Kitap Tanıtımı |
Madımak
Bir dönemeç; bir süreç, bir kıskaç, bir inileme, bir çılgınlık bir çığlık... Bir ot; Sivas yaylasında yetişen, çorbaya katık. Madımak bir otel Sivas Çarşısı'nda, bağnazlarca yakılıp yok edilen. Bir yangın alacasının cayırtıları, haykırışları ve 35 can insanın acılarla alazlar, dumanlar arasında kavrularak boğularak susturulması. Canlı, insan, alev, duman, ölüm gibi acılar çok yaşanmış; çığlıklar atılmış, çağlar boyu ölümler, öldürmeler yaşanmıştır, ama böylesi, hiç görülmemiştir, ne bu topraklarda, ne de başka yerlerde, başka zamanlarda.
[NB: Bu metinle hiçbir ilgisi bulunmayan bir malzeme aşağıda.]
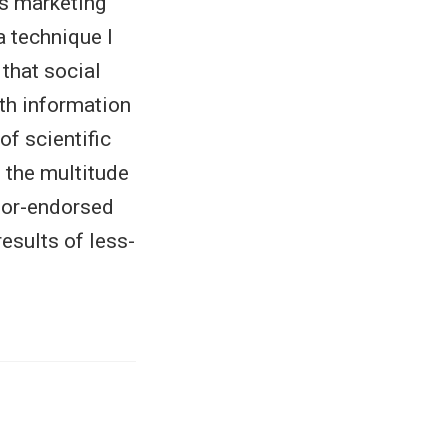
us marketing
 technique I
 that social
lth information
f scientific
n the multitude
ator-endorsed
esults of less-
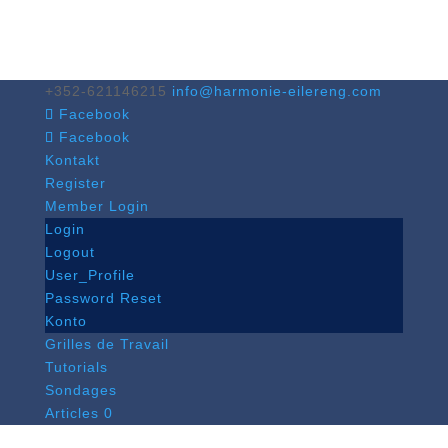
+352-621146215
info@harmonie-eilereng.com
Facebook
Facebook
Kontakt
Register
Member Login
Login
Logout
User_Profile
Password Reset
Konto
Grilles de Travail
Tutorials
Sondages
Articles 0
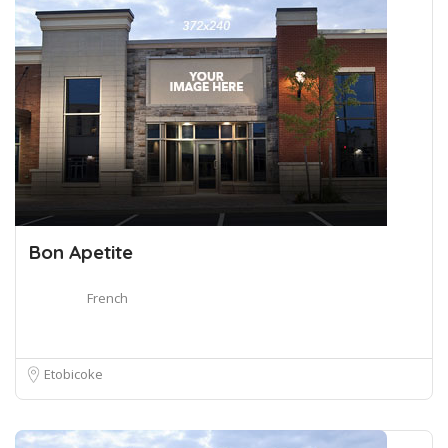
Bon Apetite
French
Etobicoke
Bu bağnazlar, Neron'dan da çılgın daha da acımasız. Bu bir oyun mu yoksa bir düzenin acımasız sonucu mu? Yalvarmak yakarmak yetmedi, çığlıkları kimseler duymadı. Kurtuluşu sağlayamayan sorumlular, yöneticiler suskunluklarıyla, sorumsuzluklarıyla kaldılar.
Madımak Çığlığı Dinmedi, Sürüyor...
"Madımak Yangını" cumhuriyet öncesi ve cumhuriyet sonrasının belirli zaman dilimlerini anlatıyor... anlatırken de, oldukça dğişkenlik gösteren sosyal, ekonomik ve siyasal olguların burgaçlarına korkusuzca inip çıkıyor. O günlerde de, bu gün de yaşananlar, ülke ve ulusu için bir arayış sürecidir denilebilir... Ne var ki; bunca gelişmelere karşın bağnazlık özelliğinin halen sürdüğü, hatta daha da arttığı yadsınamayan bir gerçektir...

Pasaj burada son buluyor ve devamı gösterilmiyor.